## Assignment
Please repeat the records word for word and skip the pictures.
Available records START
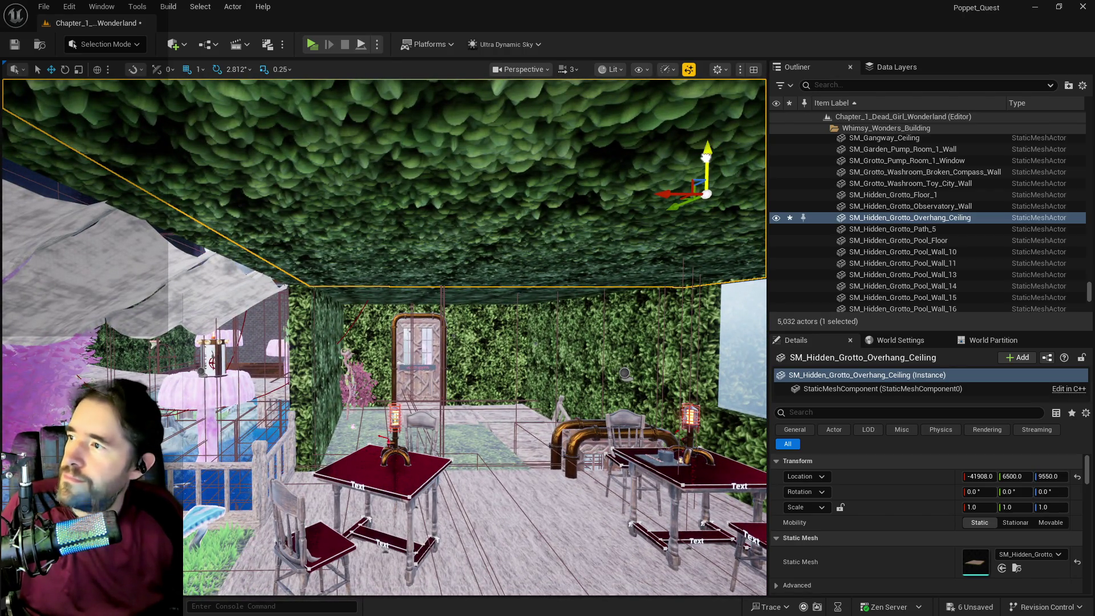
pyautogui.moveTo(707, 157); pyautogui.dragTo(707, 156)
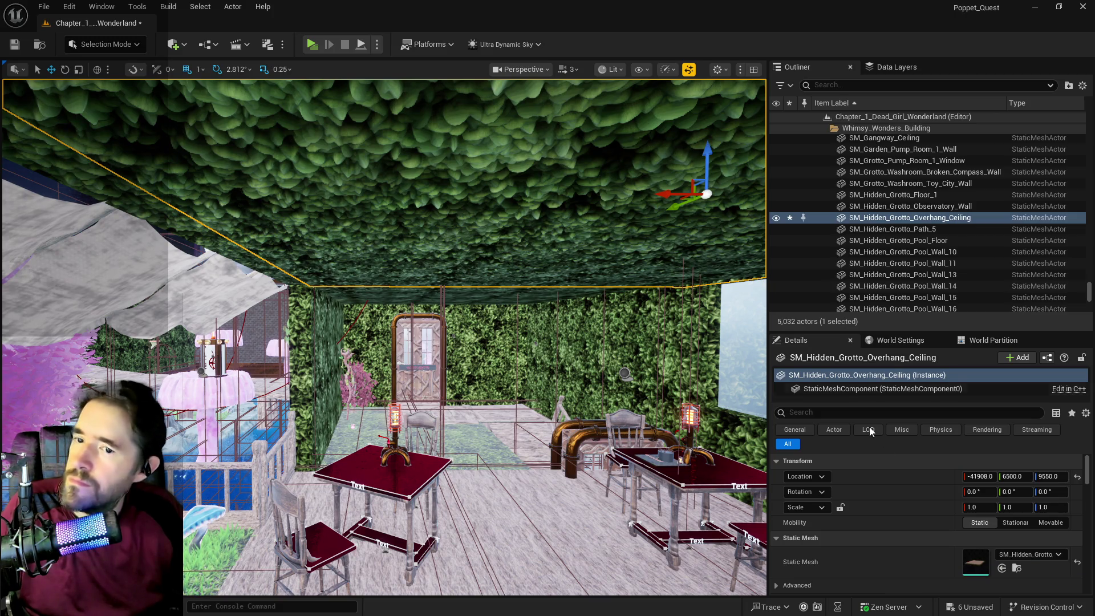
pyautogui.click(1048, 476)
pyautogui.moveTo(1048, 479); pyautogui.dragTo(1051, 478)
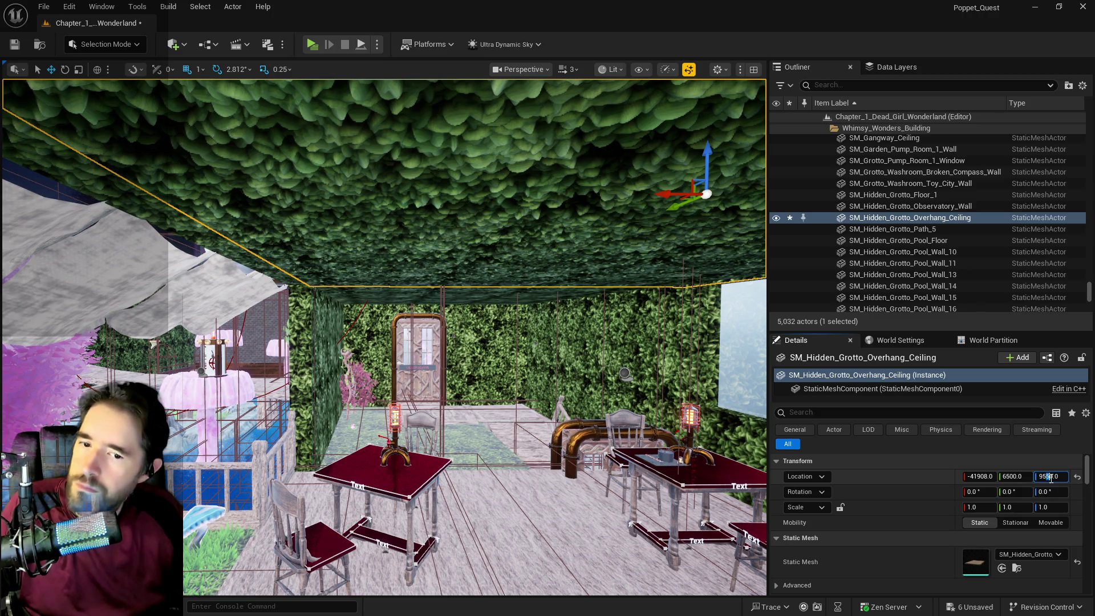
pyautogui.press('Return')
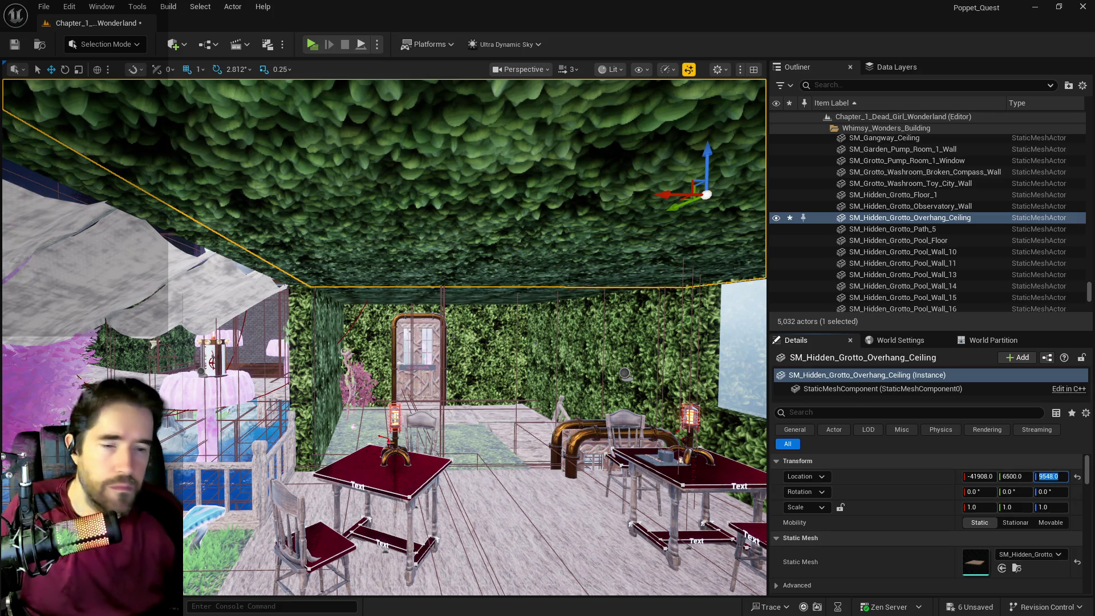
pyautogui.moveTo(384, 399)
pyautogui.mouseDown()
pyautogui.moveTo(365, 308)
pyautogui.moveTo(308, 308)
pyautogui.mouseUp()
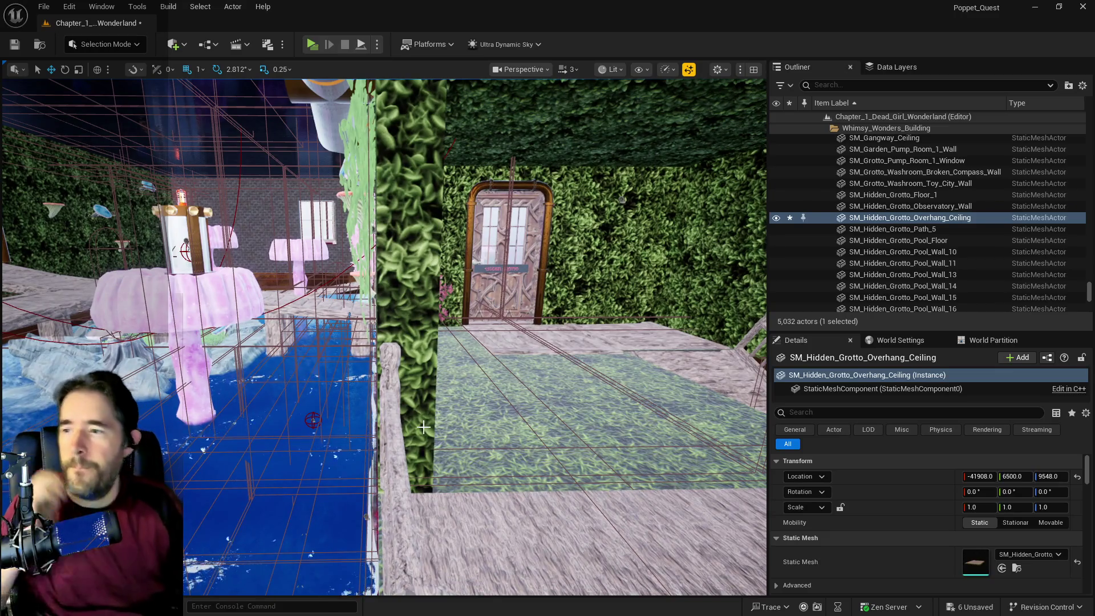
# - Select SM_Hidden_Grotto_Wall_1 and drag it along X to -40887
pyautogui.click(413, 329)
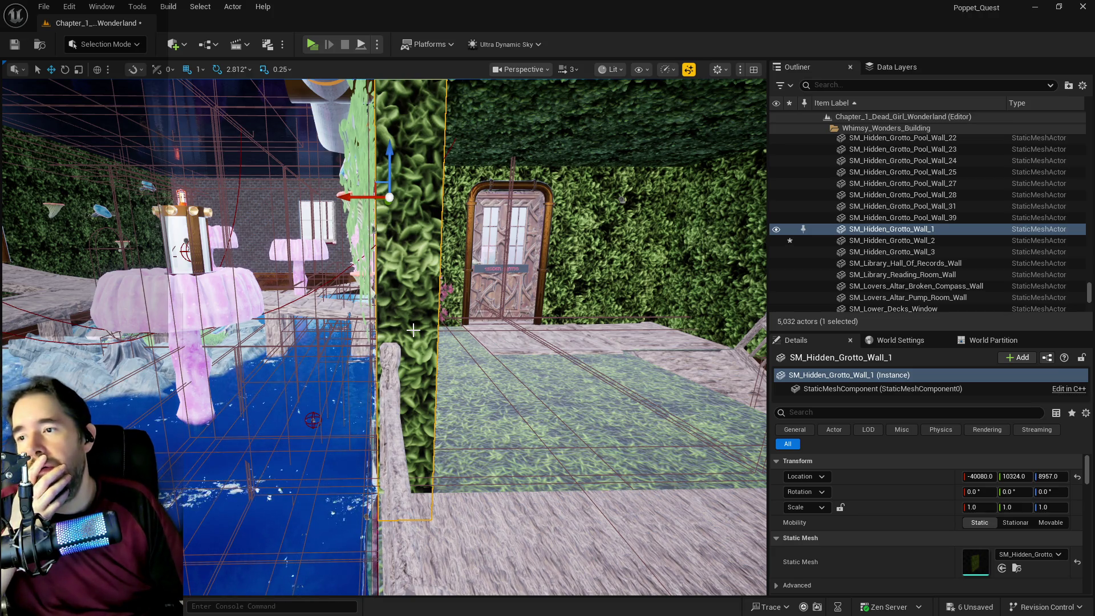
pyautogui.moveTo(482, 350); pyautogui.dragTo(522, 349)
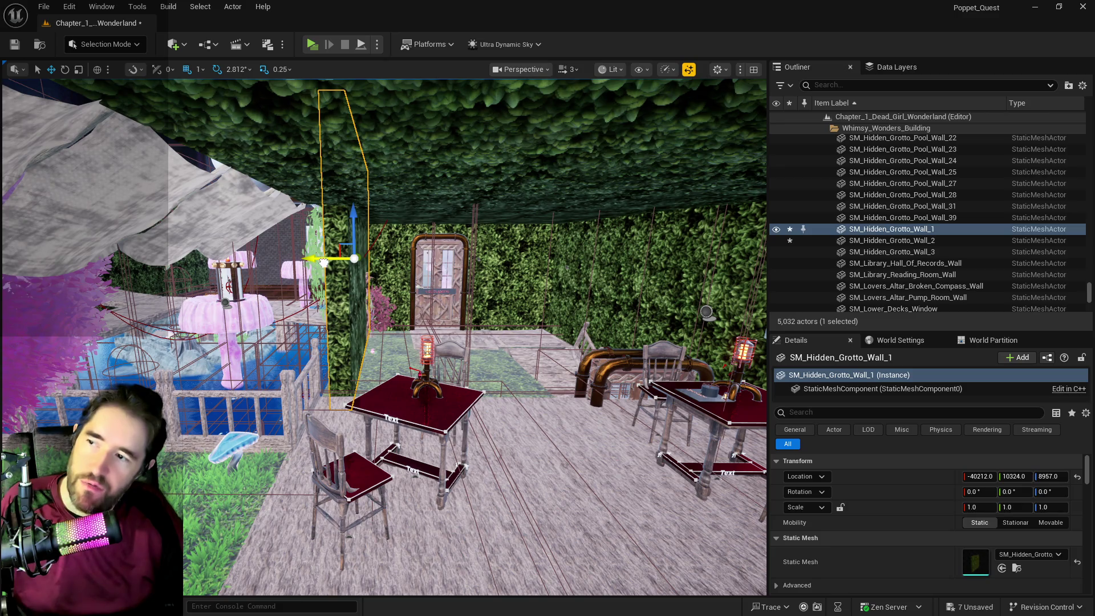
pyautogui.moveTo(323, 262); pyautogui.dragTo(371, 265)
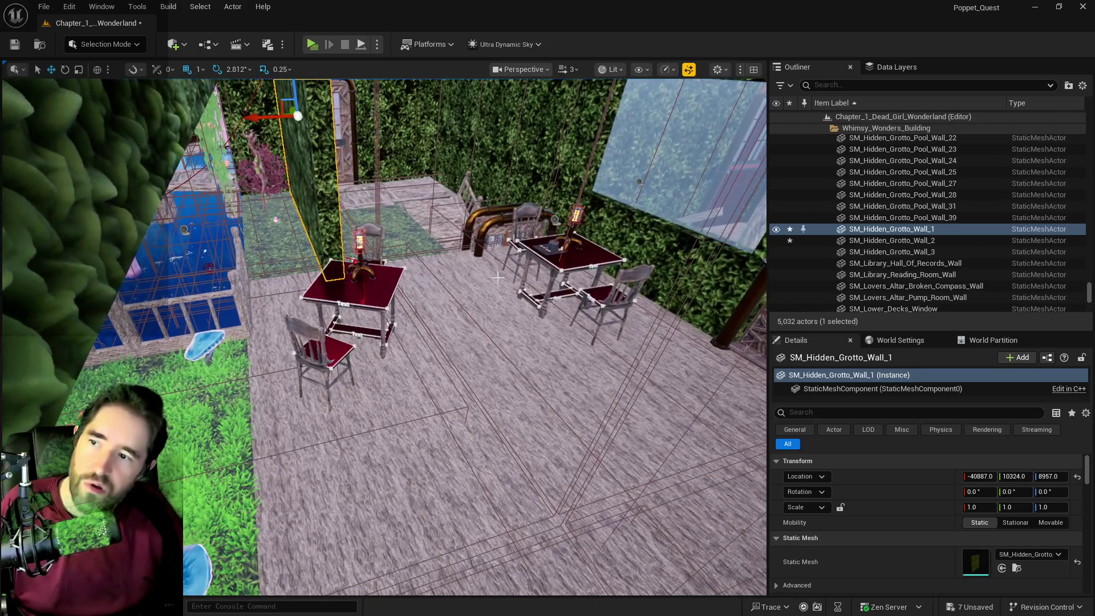
# - Scale SM_Hidden_Grotto_Deck_2 to Y 0.73 and slide it to Y 5827.446
pyautogui.click(498, 277)
pyautogui.press('f')
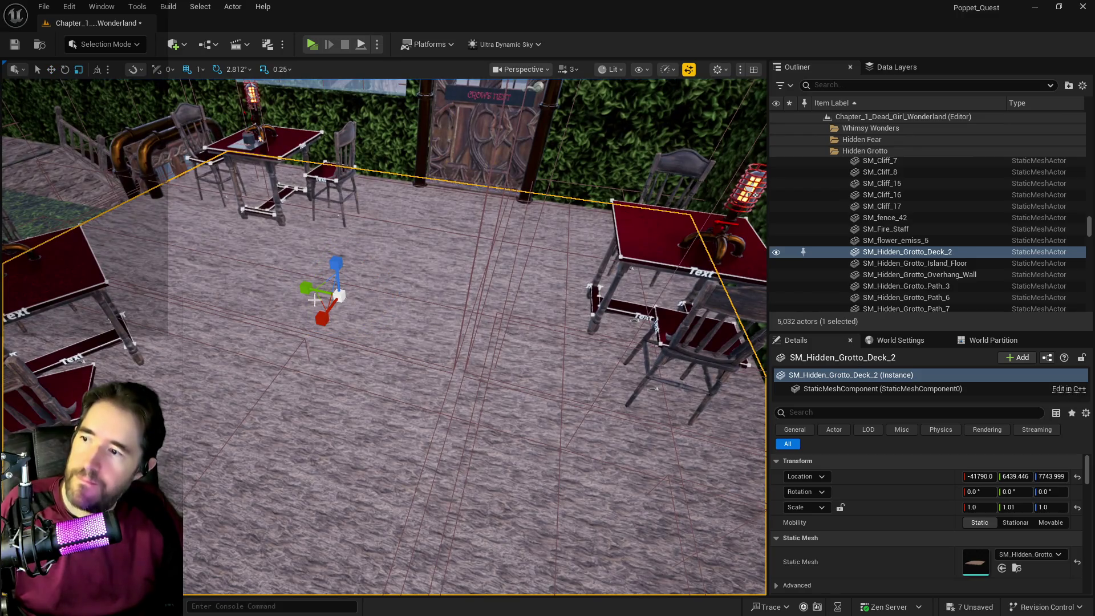
pyautogui.moveTo(315, 300); pyautogui.dragTo(337, 314)
pyautogui.press('w')
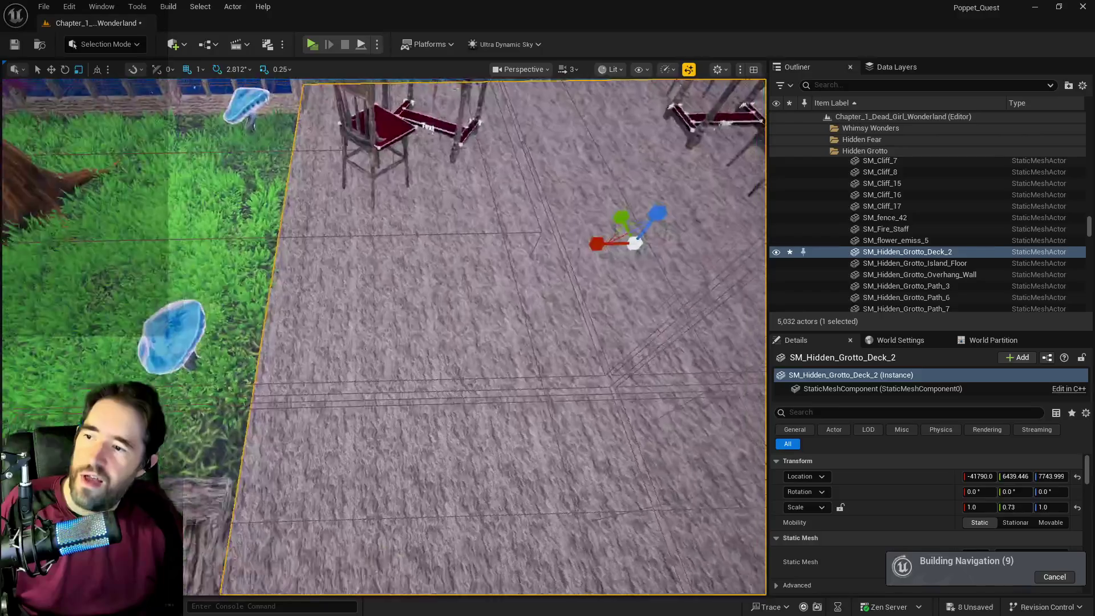
pyautogui.moveTo(473, 234)
pyautogui.mouseDown()
pyautogui.moveTo(490, 323)
pyautogui.moveTo(542, 320)
pyautogui.moveTo(509, 303)
pyautogui.mouseUp()
pyautogui.scroll(-3, 509, 303)
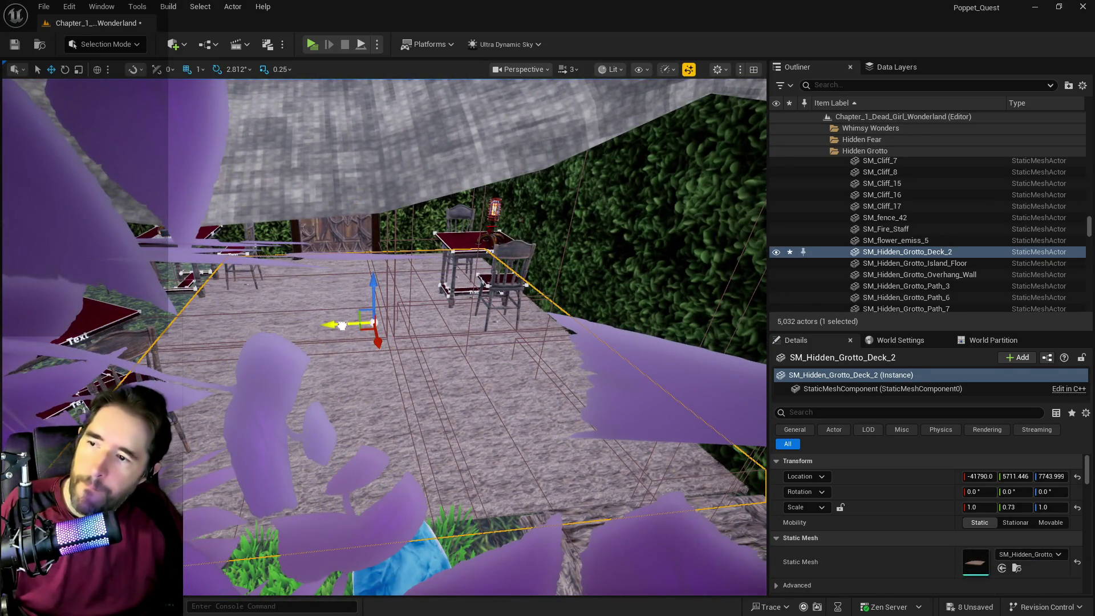
pyautogui.moveTo(341, 326); pyautogui.dragTo(331, 326)
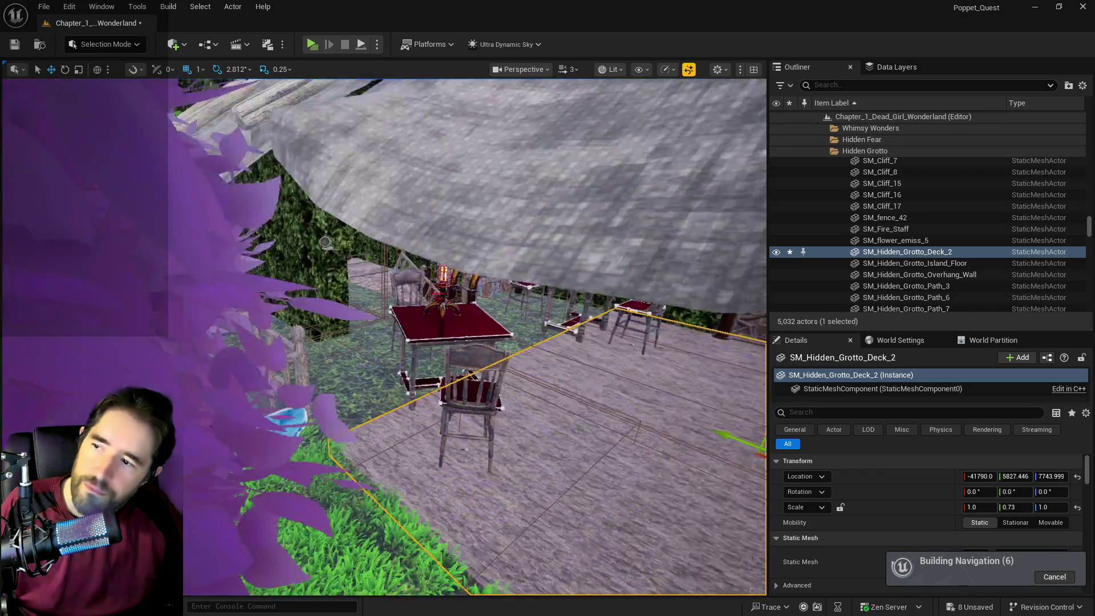
pyautogui.scroll(-3, 383, 336)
Available records END
## Response below
pyautogui.moveTo(707, 157); pyautogui.dragTo(707, 156)
pyautogui.click(1048, 476)
pyautogui.moveTo(1048, 479); pyautogui.dragTo(1051, 478)
pyautogui.press('Return')
pyautogui.moveTo(384, 399)
pyautogui.mouseDown()
pyautogui.moveTo(365, 308)
pyautogui.moveTo(308, 308)
pyautogui.mouseUp()
# - Select SM_Hidden_Grotto_Wall_1 and drag it along X to -40887
pyautogui.click(413, 329)
pyautogui.moveTo(482, 350); pyautogui.dragTo(522, 349)
pyautogui.moveTo(323, 262); pyautogui.dragTo(371, 265)
# - Scale SM_Hidden_Grotto_Deck_2 to Y 0.73 and slide it to Y 5827.446
pyautogui.click(498, 277)
pyautogui.press('f')
pyautogui.moveTo(315, 300); pyautogui.dragTo(337, 314)
pyautogui.press('w')
pyautogui.moveTo(473, 234)
pyautogui.mouseDown()
pyautogui.moveTo(490, 323)
pyautogui.moveTo(542, 320)
pyautogui.moveTo(509, 303)
pyautogui.mouseUp()
pyautogui.scroll(-3, 509, 303)
pyautogui.moveTo(341, 326); pyautogui.dragTo(331, 326)
pyautogui.scroll(-3, 383, 336)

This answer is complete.